Her attorney, Daniel A. Pérez, declined to comment on any current efforts to assist federal law enforcement.
The U.S. Attorney’s Office for the Middle District of Florida would not confirm the existence of an ongoing investigation into Gaetz.
Prosecutors there do have an ongoing case against Greenberg, who came under federal scrutiny after he repeatedly angered fellow county officials with his bizarre, erratic behavior.
According to people familiar with the investigation, Secret Service agents were initially interested in Greenberg’s failed attempt to allow Seminole County residents to pay their taxes in Bitcoin. Attorneys have revealed in court that the federal probe quietly began by April 2019. That began to heat up when Greenberg ran for re-election and faced political opposition from a fine arts teacher at Trinity Preparatory School.
Federal agents arrested him at his Lake Mary home on June 17, 2020, and the case initially hinged on accusations that Greenberg had set up fake online profiles to defame the teacher and had sent several letters to the school with lurid accusations that his opponent had engaged in sexual misconduct with a student.
As of Tuesday, that case has now vastly expanded to a 33-count indictment that includes a diverse list of crimes that range from wire fraud to sex trafficking. Investigators say Greenberg recruited at least one teenager between 14 and 17 years old to engage in a “commercial sex act” between May and November 2017 in Central Florida and elsewhere.
Investigators also say that Greenberg used his privileged access to Florida’s drivers' license database to look up private information on “individuals” with whom he “was engaged in ‘sugar-daddy’ relationships.”
Additionally, Greenberg is also accused of making fake IDs—potentially explaining why the 2018 surveillance footage raised concerns that led to that text message conversation handed to investigators.

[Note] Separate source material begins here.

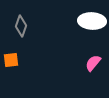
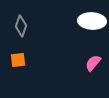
orange square: moved 7 px right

The Daily Beast obtained text messages handed to federal investigators that allegedly show Greenberg acknowledging that he visited the office on the weekend of August 4, 2018, where there were drivers' licenses “scattered across the desks and not put away in an organized manner.”
Greenberg has maintained a close relationship with Gaetz for several years. Both were rising stars in Florida’s Republican Party in 2016. They have taken selfies together with political operative Roger Stone in 2017, at AIPAC in 2018, and at the White House in 2019. Gaetz publicly lent his support to Greenberg, cheering him as “a disrupter” who should run for Congress.
They were also together in the Florida panhandle region on July 5, 2019 when they called a state legislator, Rep. Anna V. Eskamani, and left her a peculiar voicemail that has been obtained by The Daily Beast.
“My dear Anna, this is your favorite tax collector. I’m up in the panhandle with your favorite U.S. congressman, Mr. Gaetz,” Greenberg starts to say.
“Hi Anna!” Gaetz jumps in.
“And, uh, we were just chatting about you, and talking about your lovely qualities,” Greenberg continued.
“We think you’re the future of the Democratic Party in Florida!” Gaetz said.
On Thursday, Eskamani told The Daily Beast that she kept Greenberg at arm’s length for years. Their interactions started when she called him out over Islamaphobic comments and then helped him connect with the Muslim community to recover from that. Eskamani said she cautiously entertained “weird” contacts from Greenberg and Gaetz that made her uncomfortable.
“We were not friends. We never hung out. We didn't talk ever, really. I just played nice. For so many women you're either very blunt and be called a bitch, or you try to play nice and pivot and deflate,” she said.